Pour la réalisatrice, obtenir l’aval d’ARTV comportait aussi sa part de risques: « C’est difficile de parler d’arts visuels à la télévision, parce que c’est un peu le parent pauvre… Souvent, les gens produisant de l’art visuel ne sont pas nécessairement connus. Cela dit, ce sont des personnes qui ont beaucoup de choses à dire, et si tel n’est pas tout à fait le cas, les questions que je pose les font parler. »
« C’est intéressant de faire une série sur l’art public au Québec, parce que la politique d’intégration d’oeuvres d’art dans l’architecture s’applique à travers la province. Il y a donc des oeuvres d’art partout. Il y en a beaucoup qui sont confidentielles, qui ne sont pas connues, mais c’est souvent tributaire de notre visite à des endroits où on ne pensait pas voir des oeuvres d’art. Il y en a plus de 3000 sur le territoire! »

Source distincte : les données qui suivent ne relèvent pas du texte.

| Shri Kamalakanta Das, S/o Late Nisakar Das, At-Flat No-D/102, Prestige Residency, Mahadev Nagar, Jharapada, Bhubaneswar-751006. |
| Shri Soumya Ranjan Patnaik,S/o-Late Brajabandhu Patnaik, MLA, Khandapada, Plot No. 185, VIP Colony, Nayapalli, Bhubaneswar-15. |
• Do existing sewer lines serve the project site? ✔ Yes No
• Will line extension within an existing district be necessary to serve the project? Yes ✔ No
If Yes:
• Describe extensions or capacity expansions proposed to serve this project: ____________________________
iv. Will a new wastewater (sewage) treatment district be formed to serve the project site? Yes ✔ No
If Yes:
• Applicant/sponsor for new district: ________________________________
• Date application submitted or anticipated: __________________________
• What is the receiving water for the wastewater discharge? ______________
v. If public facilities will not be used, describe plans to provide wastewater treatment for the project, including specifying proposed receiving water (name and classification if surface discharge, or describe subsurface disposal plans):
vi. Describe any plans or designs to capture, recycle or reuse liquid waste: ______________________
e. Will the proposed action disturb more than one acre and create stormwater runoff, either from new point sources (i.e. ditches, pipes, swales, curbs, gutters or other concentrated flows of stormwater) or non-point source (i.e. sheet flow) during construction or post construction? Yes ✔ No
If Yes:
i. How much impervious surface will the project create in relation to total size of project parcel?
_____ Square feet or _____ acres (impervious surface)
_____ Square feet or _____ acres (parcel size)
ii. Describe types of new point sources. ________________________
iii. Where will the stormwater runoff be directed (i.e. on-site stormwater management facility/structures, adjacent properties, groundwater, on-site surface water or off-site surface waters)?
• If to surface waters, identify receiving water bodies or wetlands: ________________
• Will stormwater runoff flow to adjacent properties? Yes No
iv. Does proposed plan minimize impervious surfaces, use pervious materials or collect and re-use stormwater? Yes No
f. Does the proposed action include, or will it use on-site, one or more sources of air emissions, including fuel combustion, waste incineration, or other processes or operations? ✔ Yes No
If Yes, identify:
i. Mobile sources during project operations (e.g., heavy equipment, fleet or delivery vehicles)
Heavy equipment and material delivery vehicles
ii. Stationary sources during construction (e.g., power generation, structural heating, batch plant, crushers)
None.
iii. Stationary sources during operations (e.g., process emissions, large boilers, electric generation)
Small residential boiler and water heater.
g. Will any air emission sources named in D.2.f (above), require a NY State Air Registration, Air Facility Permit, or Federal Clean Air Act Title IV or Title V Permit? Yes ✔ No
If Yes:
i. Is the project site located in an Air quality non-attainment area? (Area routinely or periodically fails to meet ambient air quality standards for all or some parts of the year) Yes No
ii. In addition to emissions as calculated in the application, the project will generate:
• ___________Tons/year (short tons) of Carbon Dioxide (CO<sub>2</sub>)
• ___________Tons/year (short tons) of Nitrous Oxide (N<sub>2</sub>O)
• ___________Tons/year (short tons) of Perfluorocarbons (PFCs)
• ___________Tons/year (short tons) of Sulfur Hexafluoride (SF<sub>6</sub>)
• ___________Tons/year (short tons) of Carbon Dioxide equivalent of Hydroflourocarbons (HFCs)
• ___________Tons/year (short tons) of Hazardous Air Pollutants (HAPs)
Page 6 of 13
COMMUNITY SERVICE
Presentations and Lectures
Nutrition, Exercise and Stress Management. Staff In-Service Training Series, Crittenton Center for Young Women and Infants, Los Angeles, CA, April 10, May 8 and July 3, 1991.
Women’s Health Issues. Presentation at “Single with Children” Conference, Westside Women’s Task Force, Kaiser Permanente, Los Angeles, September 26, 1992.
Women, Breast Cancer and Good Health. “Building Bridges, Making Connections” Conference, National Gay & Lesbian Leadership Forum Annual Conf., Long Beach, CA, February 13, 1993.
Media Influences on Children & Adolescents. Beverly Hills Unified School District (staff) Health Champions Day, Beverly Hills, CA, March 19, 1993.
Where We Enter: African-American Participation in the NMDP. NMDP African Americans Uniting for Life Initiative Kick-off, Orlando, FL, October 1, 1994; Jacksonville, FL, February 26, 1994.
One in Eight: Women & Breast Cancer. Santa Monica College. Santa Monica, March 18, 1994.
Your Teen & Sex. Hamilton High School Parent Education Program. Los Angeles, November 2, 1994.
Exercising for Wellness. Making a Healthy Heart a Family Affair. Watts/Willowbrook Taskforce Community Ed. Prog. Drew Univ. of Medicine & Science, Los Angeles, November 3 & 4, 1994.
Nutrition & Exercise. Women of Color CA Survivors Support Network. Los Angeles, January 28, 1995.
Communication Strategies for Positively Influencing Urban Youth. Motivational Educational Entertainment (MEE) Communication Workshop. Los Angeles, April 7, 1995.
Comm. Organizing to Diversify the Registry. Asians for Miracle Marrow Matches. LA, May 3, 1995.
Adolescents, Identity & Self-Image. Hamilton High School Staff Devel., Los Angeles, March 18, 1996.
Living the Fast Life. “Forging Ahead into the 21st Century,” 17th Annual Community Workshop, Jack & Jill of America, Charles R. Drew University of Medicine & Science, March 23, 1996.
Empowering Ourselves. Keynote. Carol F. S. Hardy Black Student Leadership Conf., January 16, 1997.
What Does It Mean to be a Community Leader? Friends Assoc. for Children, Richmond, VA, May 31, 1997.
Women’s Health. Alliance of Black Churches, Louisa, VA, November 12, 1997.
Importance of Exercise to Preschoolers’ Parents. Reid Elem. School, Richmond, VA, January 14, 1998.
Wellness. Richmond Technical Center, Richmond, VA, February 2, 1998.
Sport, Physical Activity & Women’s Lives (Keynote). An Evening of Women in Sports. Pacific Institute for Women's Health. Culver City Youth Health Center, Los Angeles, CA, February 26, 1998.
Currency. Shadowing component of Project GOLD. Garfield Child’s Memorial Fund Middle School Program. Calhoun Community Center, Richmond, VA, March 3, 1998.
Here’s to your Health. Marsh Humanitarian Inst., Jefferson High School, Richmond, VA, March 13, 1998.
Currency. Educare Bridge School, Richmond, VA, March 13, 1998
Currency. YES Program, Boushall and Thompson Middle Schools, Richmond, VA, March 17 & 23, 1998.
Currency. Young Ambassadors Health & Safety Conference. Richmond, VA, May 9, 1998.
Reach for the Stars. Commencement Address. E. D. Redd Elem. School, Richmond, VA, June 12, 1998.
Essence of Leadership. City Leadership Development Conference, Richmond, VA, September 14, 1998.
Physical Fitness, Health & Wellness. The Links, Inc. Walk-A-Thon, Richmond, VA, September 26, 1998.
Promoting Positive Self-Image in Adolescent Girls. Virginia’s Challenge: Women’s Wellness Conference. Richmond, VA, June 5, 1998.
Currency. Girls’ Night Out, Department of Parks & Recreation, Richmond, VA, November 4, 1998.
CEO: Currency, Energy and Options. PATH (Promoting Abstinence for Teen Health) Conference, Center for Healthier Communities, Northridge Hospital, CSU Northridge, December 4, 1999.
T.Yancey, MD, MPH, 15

« Il s’agit aussi de découvrir les oeuvres de façon privée, personnelle », mentionne Mme Guy. D’ailleurs, cette dernière souligne que bien souvent, lors de l’inauguration d’un nouveau bâtiment public, tout le crédit est octroyé à l’architecte, par exemple, en laissant l’artiste ou les artistes de côté.
La population a cependant le temps d’apprivoiser ces nouvelles créations, souligne la réalisatrice. « Une oeuvre d’art publique, c’est fait pour se fondre dans le paysage, c’est sur le long terme, question de la voir, de la revoir, de la fréquenter… C’est un peu paradoxal, parce que c’est parfois directement dans notre face, mais un jour, on marche un peu plus lentement, on est un peu plus tranquilles, et tout à coup, on lève les yeux et on remarque quelque chose qu’on n’avait jamais vu, mais qui était déjà là. Je crois que c’est ça la rencontre, c’est ça le hasard. »
État des lieux
L’art va-t-il mal au Québec? « La façon que j’ai adoptée pour travailler sur les deux séries a été de choisir des oeuvres, et ensuite d’aller voir l’artiste. Il fallait que je puisse connaître ces oeuvres et les aimer pendant longtemps. J’ai rencontré beaucoup de gens passionnés par leur travail qui ont envie de continuer à créer des oeuvres. Je n’ai pas franchement rencontré la morosité, mais il y a beaucoup d’artistes en arts visuels qui n’arrivent pas à boucler leurs fins de mois. Il faudrait peut-être protéger encore plus les créateurs d’arts visuels. Cela passe par la visibilité et par les médias, qui ne parlent pas tant que ça d’arts visuels. »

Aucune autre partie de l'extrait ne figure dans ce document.